Eine 73 Stunden lange Reise im Hardseater-Abteil eines Zuges von einem Ende Chinas zum anderen – ob das eine intelligente Idee war, bezweifelte ich ehrlich gesagt ein wenig, als ich vor ein paar Tagen alleine am Bahnhof von Kashgar stand und auf meinen Zug wartete. Schließlich hätte ich mich genauso in einen komfortablen Flieger nach Beijing setzen können. Für unser letztes und mein bisher größtes Projekt innerhalb meines Freiwilligendiensts wollten wir es jedoch im wahrsten Sinne des Wortes auf die harte Tour versuchen. Damit wollten wir natürlich nicht nur schlichtweg Reisekosten sparen, sondern hatten zuvor schon einiges vorbereitet, was wir während der Zeit in die Tat umsetzen wollten.

**Zu lösende Aufgabe:**
Gib den Text über die 73-stündige Zugreise durch China vollständig und ohne jede Änderung wieder.

**Gezeigtes Material:**
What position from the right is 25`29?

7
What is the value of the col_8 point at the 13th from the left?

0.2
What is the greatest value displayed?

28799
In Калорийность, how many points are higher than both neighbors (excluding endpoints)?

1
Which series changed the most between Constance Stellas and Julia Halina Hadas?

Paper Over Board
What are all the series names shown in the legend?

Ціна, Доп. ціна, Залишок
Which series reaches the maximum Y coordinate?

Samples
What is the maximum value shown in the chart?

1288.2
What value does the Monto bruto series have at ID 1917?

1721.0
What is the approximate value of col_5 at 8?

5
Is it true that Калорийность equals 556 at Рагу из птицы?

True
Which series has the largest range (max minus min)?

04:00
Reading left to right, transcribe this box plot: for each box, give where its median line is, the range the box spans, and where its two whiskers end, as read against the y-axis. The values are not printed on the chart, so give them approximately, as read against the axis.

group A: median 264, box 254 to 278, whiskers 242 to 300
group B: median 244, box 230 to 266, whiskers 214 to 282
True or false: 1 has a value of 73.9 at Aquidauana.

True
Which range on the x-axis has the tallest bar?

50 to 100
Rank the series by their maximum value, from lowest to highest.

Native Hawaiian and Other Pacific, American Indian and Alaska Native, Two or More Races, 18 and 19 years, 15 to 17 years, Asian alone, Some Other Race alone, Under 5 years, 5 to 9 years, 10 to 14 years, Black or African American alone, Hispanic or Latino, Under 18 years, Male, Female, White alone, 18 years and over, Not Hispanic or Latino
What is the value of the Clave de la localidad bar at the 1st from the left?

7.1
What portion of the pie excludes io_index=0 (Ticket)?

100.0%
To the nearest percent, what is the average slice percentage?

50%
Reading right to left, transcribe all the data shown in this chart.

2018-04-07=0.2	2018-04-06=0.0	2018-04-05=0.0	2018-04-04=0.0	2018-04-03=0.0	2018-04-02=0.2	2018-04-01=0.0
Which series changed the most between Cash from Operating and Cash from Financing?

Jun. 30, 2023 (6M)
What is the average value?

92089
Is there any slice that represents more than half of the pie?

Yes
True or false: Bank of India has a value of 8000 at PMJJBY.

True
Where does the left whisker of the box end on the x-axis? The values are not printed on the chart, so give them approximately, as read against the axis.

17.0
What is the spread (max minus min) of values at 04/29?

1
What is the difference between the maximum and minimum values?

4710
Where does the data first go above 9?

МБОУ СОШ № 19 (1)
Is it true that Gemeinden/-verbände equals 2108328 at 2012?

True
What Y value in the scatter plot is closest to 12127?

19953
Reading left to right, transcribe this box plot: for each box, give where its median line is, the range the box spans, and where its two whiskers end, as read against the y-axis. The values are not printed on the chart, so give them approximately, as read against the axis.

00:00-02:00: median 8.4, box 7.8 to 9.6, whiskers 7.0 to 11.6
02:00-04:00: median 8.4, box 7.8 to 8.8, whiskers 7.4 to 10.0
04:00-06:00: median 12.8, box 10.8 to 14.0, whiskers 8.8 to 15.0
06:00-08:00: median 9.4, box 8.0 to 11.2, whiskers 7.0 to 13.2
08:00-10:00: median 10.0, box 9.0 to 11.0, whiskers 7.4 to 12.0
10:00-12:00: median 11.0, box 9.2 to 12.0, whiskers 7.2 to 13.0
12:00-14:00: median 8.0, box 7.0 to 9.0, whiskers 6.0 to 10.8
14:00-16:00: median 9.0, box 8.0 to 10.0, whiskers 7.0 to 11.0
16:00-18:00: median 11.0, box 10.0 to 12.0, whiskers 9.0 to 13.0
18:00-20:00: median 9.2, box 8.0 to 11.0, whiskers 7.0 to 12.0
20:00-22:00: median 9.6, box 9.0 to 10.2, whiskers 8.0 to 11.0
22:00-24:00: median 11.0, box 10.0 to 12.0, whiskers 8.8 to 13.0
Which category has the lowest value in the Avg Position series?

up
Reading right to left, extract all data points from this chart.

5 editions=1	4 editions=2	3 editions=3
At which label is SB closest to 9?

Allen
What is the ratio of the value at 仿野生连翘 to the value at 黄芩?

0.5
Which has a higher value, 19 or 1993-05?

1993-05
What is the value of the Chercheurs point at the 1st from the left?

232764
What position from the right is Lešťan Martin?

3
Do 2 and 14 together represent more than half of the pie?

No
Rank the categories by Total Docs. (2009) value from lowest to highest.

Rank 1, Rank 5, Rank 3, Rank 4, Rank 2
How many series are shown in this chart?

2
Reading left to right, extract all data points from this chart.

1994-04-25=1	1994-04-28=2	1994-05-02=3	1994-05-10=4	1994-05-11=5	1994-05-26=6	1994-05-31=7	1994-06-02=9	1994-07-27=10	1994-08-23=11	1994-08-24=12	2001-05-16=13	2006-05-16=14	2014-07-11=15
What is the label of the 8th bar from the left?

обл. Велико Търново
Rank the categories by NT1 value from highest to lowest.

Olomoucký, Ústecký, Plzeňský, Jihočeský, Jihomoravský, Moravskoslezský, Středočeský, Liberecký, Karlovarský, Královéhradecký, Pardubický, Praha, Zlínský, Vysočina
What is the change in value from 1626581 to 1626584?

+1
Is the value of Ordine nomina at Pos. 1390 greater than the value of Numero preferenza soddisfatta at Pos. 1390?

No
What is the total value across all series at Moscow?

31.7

**Erledigte Aufgabe:**
Eine 73 Stunden lange Reise im Hardseater-Abteil eines Zuges von einem Ende Chinas zum anderen – ob das eine intelligente Idee war, bezweifelte ich ehrlich gesagt ein wenig, als ich vor ein paar Tagen alleine am Bahnhof von Kashgar stand und auf meinen Zug wartete. Schließlich hätte ich mich genauso in einen komfortablen Flieger nach Beijing setzen können. Für unser letztes und mein bisher größtes Projekt innerhalb meines Freiwilligendiensts wollten wir es jedoch im wahrsten Sinne des Wortes auf die harte Tour versuchen. Damit wollten wir natürlich nicht nur schlichtweg Reisekosten sparen, sondern hatten zuvor schon einiges vorbereitet, was wir während der Zeit in die Tat umsetzen wollten.